Currently home in Madison (well, Fitchburg), enjoying the recently cool temperatures and loverly humidity. Tonight I was driving along one of the many winding country roads between Oregon and Fitchburg, trying to taste my place here as you'd taste a sore spot on your own tongue. Here? Here? Is this where I belong? Is this who I am? I drive along, windows wide open, my head hanging out in the rushing wet air, as if I could sniff the answers in the wind. (The midwest SMELLS so delicious!) The richness of sensory details overwhelms me: the lush greenness, the warm, wet earth, the smells of all things growing in the air, the sound of breezes playing with bristling grasses in fields... at the corner of Fish Hatch and CC, an entire field of wildflowers! What simple beauty. What luxuries we have taken for granted all these years.
And fountains! Water! Lake Michigan, sparkling warm topaz on a cool, sunny day in Milwaukee. Two rivers and a lake? Is it possible to have so much water in one city? Look at all these bridges, bridges and boats everywhere. We even had to wait in the car while a bridge lifted and sank to let a boat full of people pass underneath, bells dinging merrily all the while.

* * * * * * * * *

● **TASK DIRECTIONS**
Transcribe the entire passage above on the Wisconsin countryside and Milwaukee's waterways, word for word.

● **RAW DATA**
* * * * * * * * *

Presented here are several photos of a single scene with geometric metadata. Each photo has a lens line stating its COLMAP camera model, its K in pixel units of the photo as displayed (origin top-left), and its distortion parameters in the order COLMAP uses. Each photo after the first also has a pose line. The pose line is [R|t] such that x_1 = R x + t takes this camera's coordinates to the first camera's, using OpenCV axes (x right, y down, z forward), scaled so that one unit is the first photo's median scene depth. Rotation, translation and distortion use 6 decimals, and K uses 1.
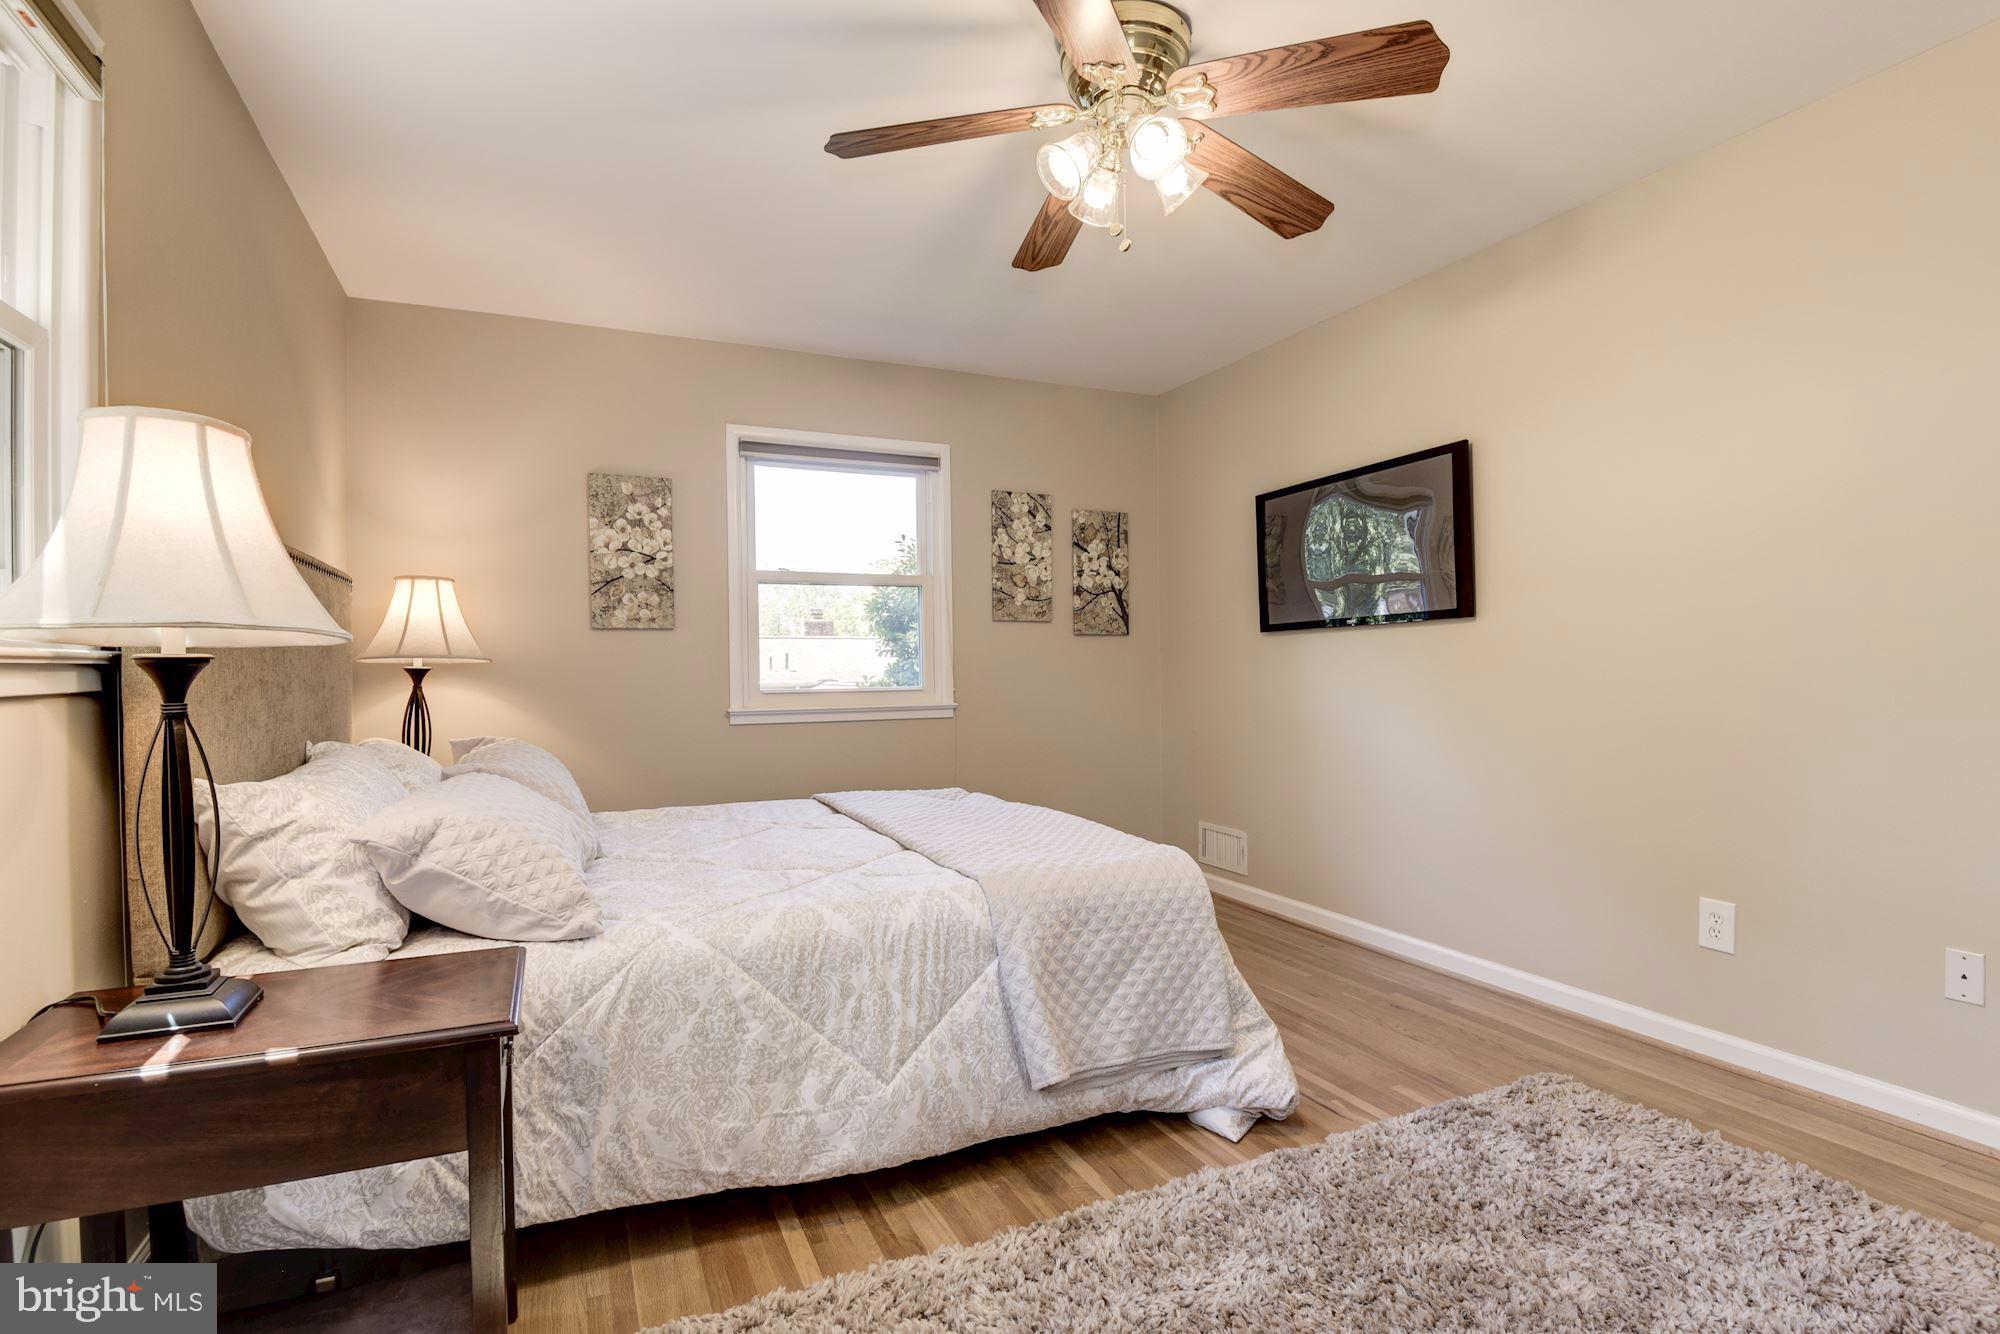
lens RADIAL K [[947.5, 0, 1007.6], [0, 947.5, 676.0], [0, 0, 1]] dist [-0.009783, -0.010290]
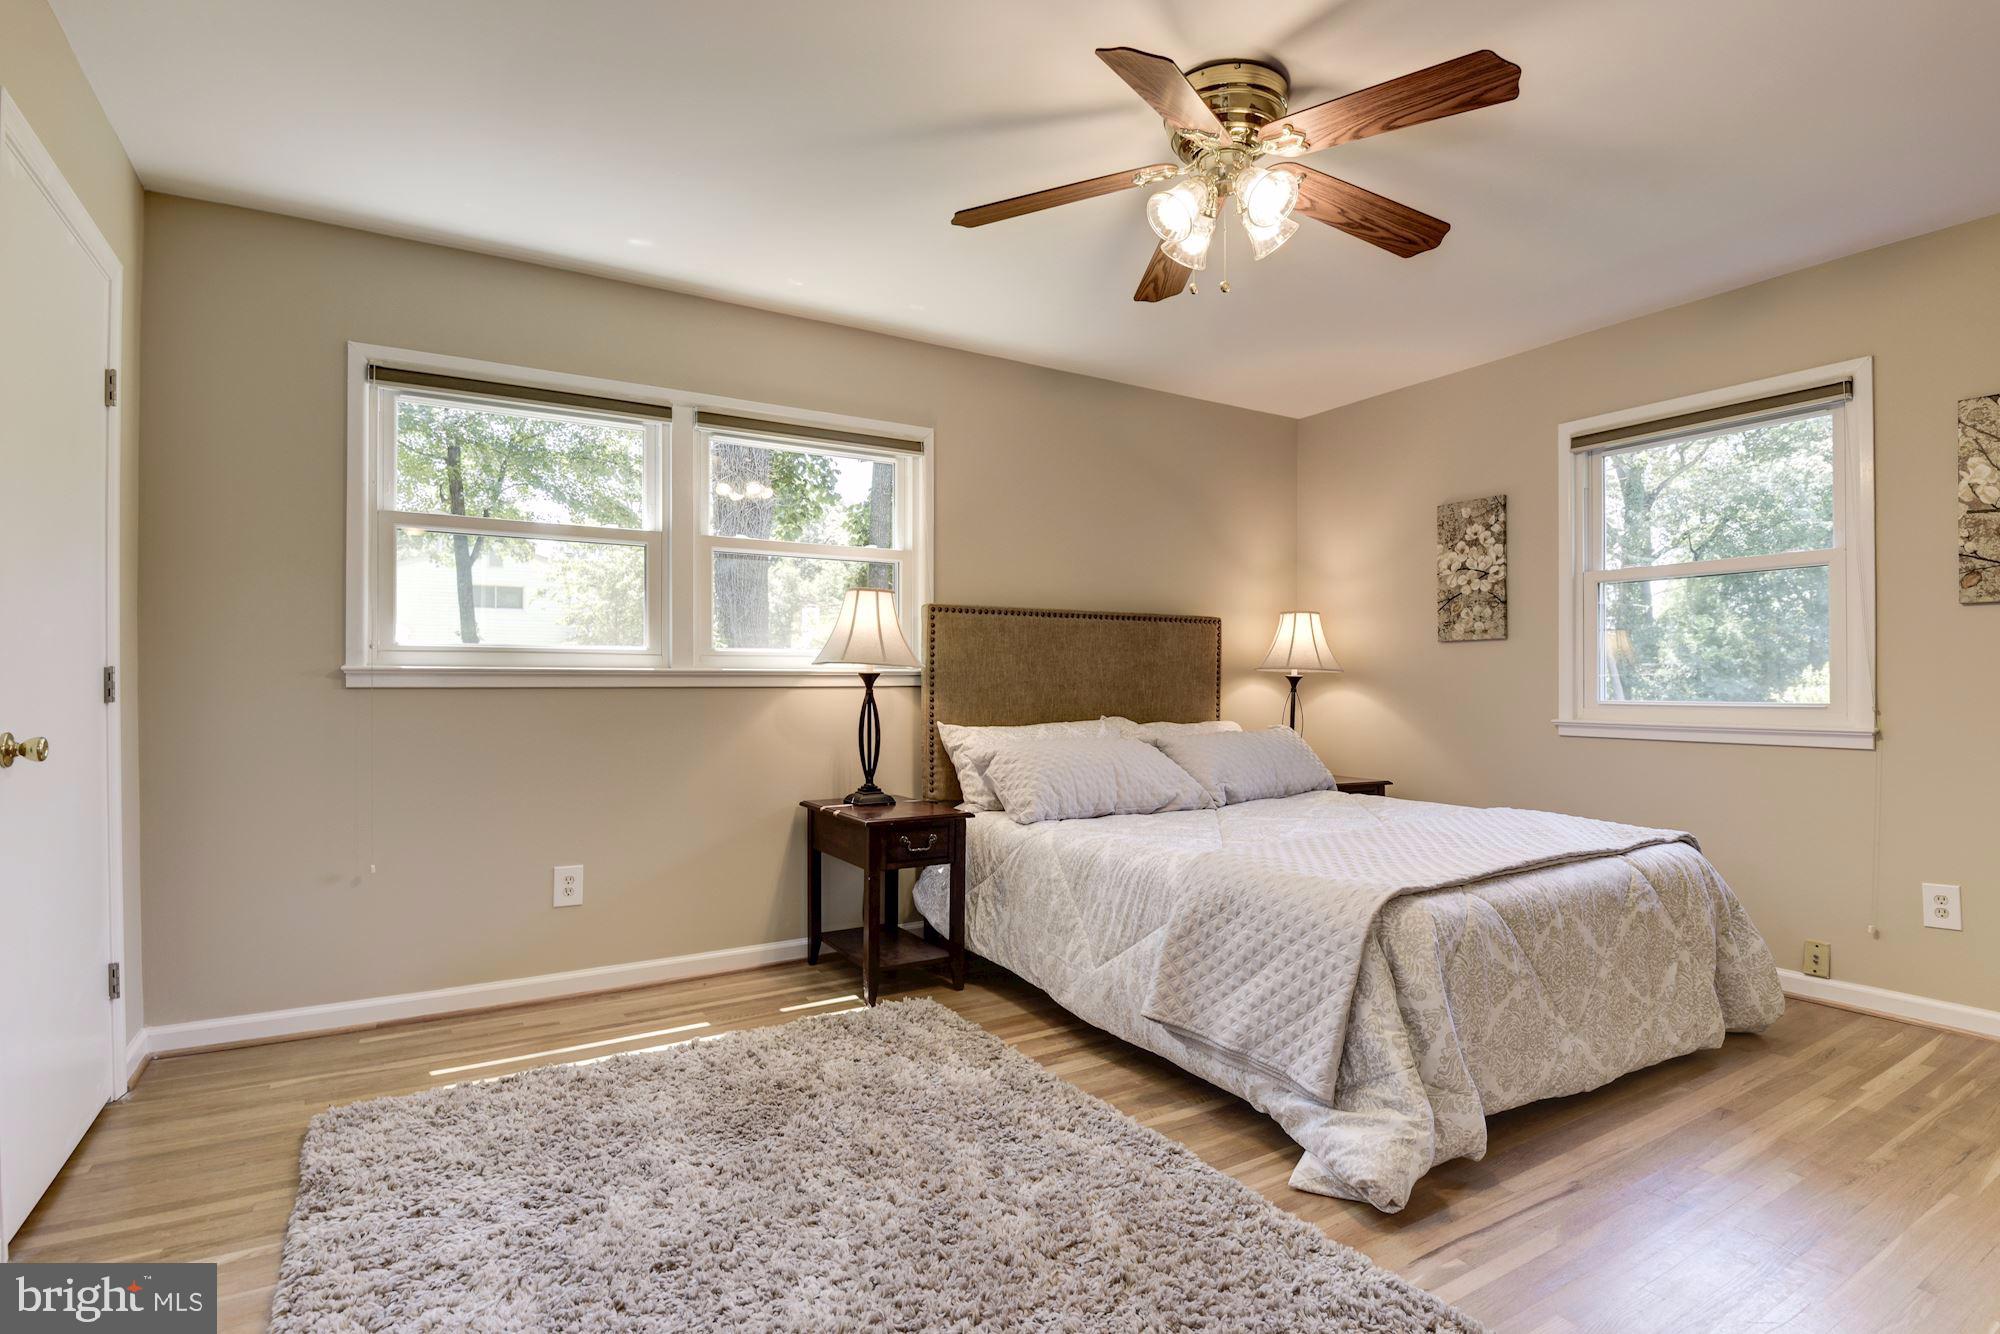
lens RADIAL K [[947.5, 0, 1000.6], [0, 947.5, 680.8], [0, 0, 1]] dist [-0.009783, -0.010290]
pose [[0.117225, 0.007951, -0.993074, 0.627553], [-0.009550, 0.999931, 0.006879, -0.005581], [0.993059, 0.008678, 0.117293, 0.336791]]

* * * * * * * * *

● **RESPONSE**
Currently home in Madison (well, Fitchburg), enjoying the recently cool temperatures and loverly humidity. Tonight I was driving along one of the many winding country roads between Oregon and Fitchburg, trying to taste my place here as you'd taste a sore spot on your own tongue. Here? Here? Is this where I belong? Is this who I am? I drive along, windows wide open, my head hanging out in the rushing wet air, as if I could sniff the answers in the wind. (The midwest SMELLS so delicious!) The richness of sensory details overwhelms me: the lush greenness, the warm, wet earth, the smells of all things growing in the air, the sound of breezes playing with bristling grasses in fields... at the corner of Fish Hatch and CC, an entire field of wildflowers! What simple beauty. What luxuries we have taken for granted all these years.
And fountains! Water! Lake Michigan, sparkling warm topaz on a cool, sunny day in Milwaukee. Two rivers and a lake? Is it possible to have so much water in one city? Look at all these bridges, bridges and boats everywhere. We even had to wait in the car while a bridge lifted and sank to let a boat full of people pass underneath, bells dinging merrily all the while.